From the entries that follow, copy each line containing the word "array".

---- Information provided

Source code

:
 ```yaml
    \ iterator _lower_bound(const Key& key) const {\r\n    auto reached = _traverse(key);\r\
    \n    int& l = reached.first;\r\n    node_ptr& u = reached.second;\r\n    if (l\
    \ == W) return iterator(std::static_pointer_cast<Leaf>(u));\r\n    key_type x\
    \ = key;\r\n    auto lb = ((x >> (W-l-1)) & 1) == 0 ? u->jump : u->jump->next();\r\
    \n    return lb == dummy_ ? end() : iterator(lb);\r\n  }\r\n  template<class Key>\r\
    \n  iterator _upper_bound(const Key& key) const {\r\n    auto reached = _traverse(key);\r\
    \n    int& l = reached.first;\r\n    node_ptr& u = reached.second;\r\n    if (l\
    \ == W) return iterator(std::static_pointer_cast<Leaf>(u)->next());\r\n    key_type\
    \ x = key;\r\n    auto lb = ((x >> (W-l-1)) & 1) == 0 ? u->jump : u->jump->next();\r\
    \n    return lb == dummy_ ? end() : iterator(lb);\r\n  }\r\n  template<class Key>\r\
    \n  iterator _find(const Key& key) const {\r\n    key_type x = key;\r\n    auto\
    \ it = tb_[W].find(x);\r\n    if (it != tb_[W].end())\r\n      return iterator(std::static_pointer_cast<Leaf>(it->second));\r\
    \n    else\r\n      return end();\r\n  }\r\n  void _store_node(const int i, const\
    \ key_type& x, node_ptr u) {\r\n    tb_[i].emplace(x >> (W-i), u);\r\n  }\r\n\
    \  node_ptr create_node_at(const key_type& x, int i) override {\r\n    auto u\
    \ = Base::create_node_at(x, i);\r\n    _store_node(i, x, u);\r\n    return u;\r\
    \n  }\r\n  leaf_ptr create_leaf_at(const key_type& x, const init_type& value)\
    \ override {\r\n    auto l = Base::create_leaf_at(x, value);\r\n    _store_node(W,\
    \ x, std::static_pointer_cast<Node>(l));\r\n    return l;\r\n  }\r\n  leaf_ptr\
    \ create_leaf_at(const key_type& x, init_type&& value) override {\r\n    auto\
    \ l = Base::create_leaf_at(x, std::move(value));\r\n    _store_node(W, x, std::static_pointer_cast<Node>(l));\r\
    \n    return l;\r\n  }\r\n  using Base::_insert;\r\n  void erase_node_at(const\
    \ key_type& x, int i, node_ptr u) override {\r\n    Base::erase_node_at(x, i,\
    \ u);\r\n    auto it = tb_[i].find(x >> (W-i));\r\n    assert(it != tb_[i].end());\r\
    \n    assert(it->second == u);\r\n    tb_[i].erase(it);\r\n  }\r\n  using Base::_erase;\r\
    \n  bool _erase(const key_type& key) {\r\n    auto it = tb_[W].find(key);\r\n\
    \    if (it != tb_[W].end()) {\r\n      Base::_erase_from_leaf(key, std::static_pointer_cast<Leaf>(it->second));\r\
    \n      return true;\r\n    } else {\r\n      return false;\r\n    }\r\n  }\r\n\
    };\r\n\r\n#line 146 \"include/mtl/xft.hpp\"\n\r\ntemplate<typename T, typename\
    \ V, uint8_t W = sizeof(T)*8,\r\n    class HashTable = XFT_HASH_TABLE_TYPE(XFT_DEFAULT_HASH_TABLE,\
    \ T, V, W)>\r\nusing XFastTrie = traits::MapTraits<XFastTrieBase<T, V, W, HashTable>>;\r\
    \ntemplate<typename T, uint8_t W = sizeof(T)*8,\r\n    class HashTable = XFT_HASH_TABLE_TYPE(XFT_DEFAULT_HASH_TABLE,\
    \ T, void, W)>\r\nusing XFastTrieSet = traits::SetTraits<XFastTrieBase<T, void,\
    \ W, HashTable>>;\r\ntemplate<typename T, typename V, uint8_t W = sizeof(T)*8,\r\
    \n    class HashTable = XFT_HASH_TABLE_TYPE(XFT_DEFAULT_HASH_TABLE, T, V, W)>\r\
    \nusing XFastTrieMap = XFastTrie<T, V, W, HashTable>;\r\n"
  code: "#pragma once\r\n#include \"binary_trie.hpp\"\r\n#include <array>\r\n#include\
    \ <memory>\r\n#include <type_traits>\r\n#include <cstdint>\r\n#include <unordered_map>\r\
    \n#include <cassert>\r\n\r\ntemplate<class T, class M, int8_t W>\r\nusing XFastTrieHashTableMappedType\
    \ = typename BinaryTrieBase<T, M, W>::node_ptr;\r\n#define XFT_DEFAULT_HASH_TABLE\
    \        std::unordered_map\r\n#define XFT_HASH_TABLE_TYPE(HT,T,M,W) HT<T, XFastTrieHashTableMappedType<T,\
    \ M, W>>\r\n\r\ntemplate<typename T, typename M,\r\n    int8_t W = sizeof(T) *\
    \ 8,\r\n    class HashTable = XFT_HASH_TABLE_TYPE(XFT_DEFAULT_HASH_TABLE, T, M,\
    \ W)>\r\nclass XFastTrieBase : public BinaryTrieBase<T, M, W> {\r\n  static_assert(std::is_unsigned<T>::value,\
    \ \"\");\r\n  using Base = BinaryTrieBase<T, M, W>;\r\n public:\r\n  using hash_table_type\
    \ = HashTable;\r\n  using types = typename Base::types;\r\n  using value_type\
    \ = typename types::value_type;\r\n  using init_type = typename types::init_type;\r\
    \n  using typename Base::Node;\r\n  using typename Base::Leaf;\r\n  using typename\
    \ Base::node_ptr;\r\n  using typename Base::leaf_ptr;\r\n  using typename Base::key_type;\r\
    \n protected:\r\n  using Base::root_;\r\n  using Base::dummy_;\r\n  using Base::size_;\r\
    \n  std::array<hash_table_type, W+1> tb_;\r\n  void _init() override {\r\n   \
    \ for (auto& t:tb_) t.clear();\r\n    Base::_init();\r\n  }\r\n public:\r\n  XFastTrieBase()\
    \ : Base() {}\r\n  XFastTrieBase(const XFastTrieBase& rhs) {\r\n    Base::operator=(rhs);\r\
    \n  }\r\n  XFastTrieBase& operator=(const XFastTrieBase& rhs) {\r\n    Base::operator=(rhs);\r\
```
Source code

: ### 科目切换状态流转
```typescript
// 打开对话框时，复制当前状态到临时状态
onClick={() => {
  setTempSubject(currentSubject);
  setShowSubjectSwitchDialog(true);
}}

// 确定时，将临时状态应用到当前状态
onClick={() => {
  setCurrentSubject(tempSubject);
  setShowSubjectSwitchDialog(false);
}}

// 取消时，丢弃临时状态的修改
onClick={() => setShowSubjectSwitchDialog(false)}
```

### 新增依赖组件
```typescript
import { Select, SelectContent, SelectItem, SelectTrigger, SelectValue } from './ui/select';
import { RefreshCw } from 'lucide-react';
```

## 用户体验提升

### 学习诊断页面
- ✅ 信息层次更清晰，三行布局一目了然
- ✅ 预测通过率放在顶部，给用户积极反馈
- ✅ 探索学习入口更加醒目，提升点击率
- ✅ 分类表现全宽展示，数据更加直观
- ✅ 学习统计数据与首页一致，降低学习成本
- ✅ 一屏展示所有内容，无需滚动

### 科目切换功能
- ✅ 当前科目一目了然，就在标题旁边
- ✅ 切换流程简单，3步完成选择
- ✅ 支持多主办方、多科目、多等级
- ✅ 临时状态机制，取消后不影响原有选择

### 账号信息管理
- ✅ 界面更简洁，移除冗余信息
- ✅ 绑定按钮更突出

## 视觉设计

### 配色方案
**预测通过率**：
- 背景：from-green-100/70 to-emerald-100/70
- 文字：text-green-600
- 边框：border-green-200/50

--------

▶ **Problem solution**:
  code: "#pragma once\r\n#include \"binary_trie.hpp\"\r\n#include <array>\r\n#include\
    \n  std::array<hash_table_type, W+1> tb_;\r\n  void _init() override {\r\n   \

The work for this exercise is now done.